Con l’allenamento e l’esperienza l’allievo impara ad adattare i movimenti alla particolare situazione fino a renderli istintivi e della massima efficacia.

La cosa più importante per la reale validità di queste tecniche è l’immediatezza: una reazione istintiva, rapida e precisa ad un attacco, senza movimenti inutili e tempi morti di reazione, non permette all’aggressore di riorganizzarsi ed attaccare nuovamente. La difesa è pronta e si conclude in pochi secondi, grazie alle sue tecniche precise ed estreme che vanno a colpire i punti vitali dell’aggressore.

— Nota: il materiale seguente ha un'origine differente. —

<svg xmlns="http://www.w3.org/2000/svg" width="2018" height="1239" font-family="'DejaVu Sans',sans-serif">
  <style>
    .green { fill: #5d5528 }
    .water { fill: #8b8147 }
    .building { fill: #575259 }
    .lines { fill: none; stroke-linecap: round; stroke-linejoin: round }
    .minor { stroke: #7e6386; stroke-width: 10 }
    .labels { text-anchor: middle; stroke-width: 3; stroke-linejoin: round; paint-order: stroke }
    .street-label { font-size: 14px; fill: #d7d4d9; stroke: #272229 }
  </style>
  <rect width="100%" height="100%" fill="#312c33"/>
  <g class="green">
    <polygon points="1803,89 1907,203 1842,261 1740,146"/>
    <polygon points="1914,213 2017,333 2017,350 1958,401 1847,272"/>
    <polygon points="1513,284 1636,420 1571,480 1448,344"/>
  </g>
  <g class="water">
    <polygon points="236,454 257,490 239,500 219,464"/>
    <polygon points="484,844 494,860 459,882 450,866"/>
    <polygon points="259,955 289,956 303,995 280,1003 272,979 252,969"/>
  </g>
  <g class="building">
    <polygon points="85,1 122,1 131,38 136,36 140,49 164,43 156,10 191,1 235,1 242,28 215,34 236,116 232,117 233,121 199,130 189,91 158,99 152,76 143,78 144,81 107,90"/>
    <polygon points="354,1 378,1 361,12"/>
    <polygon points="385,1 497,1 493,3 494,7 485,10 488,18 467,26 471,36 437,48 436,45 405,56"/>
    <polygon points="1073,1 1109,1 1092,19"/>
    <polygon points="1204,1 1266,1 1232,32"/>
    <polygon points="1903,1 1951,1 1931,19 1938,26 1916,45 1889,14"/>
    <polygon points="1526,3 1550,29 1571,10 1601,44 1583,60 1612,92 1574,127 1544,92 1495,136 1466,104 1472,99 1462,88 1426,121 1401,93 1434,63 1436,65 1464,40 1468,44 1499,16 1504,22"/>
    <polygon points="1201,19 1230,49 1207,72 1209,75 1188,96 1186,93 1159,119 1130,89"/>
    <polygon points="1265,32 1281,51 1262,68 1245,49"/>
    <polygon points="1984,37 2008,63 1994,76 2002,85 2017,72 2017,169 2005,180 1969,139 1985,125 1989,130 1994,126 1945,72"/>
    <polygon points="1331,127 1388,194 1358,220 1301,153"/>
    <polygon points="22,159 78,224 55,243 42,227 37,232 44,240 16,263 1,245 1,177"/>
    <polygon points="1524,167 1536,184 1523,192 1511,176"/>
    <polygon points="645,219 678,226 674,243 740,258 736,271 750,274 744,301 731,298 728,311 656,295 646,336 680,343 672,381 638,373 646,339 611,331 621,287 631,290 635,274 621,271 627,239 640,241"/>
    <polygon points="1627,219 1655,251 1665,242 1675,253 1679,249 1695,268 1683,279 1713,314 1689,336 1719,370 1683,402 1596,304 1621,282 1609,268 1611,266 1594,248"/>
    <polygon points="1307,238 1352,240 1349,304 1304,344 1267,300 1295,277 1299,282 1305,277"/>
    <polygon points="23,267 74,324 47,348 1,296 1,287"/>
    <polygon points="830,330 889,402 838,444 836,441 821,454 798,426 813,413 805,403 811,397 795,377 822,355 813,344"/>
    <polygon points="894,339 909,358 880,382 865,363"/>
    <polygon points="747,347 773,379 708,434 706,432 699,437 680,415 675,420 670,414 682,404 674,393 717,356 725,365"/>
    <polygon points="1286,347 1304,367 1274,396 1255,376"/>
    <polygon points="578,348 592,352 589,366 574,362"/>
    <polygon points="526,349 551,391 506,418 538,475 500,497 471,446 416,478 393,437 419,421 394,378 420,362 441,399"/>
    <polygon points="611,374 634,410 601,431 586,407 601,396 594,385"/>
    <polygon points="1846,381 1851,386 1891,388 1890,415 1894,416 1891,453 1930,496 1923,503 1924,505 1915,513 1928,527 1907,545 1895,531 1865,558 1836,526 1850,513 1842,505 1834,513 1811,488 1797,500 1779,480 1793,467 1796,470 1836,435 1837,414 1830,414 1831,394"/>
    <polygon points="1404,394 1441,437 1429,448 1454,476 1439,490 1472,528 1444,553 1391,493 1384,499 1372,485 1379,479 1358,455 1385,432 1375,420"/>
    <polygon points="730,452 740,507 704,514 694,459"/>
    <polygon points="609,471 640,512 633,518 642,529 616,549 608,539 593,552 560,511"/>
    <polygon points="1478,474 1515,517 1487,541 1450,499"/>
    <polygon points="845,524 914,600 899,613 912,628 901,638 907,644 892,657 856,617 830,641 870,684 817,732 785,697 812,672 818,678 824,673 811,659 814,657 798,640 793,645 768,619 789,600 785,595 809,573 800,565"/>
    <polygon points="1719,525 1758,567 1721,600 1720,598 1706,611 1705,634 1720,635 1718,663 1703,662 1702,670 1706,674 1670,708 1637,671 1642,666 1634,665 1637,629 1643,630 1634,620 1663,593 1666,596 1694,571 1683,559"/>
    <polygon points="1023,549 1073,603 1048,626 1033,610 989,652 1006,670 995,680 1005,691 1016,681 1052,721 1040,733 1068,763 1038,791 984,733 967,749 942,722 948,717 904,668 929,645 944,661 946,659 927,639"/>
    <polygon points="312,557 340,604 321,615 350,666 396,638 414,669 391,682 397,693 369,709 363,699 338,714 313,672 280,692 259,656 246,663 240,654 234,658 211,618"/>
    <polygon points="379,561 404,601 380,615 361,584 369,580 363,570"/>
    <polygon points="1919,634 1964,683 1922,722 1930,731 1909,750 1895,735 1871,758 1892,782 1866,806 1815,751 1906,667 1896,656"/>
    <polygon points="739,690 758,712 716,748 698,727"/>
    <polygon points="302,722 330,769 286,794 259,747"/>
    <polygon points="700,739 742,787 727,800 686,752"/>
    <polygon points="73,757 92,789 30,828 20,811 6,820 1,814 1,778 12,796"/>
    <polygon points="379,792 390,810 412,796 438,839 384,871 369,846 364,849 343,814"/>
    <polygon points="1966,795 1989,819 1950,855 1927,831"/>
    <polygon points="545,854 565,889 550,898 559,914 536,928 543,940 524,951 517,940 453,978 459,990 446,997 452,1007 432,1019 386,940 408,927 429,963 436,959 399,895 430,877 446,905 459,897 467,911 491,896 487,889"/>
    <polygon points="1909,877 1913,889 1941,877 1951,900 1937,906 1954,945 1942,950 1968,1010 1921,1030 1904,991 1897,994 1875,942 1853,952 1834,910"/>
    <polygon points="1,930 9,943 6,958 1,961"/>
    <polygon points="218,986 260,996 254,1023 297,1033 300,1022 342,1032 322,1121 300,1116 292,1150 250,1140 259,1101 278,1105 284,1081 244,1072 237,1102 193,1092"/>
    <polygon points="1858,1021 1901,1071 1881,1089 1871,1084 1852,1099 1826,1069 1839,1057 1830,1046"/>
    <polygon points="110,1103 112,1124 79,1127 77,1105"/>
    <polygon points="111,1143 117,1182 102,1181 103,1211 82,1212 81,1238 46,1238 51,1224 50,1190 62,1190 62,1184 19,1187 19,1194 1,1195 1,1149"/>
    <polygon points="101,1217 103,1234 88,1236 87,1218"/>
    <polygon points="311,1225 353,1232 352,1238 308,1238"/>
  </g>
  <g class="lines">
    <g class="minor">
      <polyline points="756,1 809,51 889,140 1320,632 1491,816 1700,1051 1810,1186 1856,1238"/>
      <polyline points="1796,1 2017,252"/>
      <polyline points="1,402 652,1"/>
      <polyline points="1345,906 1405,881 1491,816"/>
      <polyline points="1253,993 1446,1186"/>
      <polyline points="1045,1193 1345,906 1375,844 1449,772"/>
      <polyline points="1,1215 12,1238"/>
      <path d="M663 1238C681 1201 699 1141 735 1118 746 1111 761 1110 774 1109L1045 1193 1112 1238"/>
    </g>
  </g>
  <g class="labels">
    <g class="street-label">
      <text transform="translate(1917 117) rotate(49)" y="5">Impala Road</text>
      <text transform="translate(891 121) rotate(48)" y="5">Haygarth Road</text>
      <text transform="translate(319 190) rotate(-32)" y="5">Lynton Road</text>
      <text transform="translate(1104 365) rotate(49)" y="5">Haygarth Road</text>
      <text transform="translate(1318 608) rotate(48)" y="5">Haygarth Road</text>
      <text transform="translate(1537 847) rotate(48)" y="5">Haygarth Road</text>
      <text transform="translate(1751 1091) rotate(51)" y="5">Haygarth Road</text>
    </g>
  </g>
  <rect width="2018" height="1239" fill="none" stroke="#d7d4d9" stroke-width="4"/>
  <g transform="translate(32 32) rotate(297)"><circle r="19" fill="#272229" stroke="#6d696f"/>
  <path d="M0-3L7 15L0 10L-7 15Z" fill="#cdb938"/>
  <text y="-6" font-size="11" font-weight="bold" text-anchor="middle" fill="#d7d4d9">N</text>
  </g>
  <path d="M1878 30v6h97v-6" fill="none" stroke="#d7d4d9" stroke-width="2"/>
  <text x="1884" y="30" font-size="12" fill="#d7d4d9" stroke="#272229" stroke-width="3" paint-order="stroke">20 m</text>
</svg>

Durante l’apprendimento delle teciche di difesa personale si cerca di aumentare l’istintività dell’allievo bendandogli gli occhi eliminando quindi la vista per poter sviluppare maggiormente l’uso e la sensibilità degli altri quattro sensi: è incredibile, per esempio, come con l’allenamento ad occhi bendati, che è parte integrante della metodologia Lao Long Dao, si migliori enormemente l’efficacia delle proprie difese, dovendo contare esclusivamente sul tatto e sulla propria percezione sensoriale.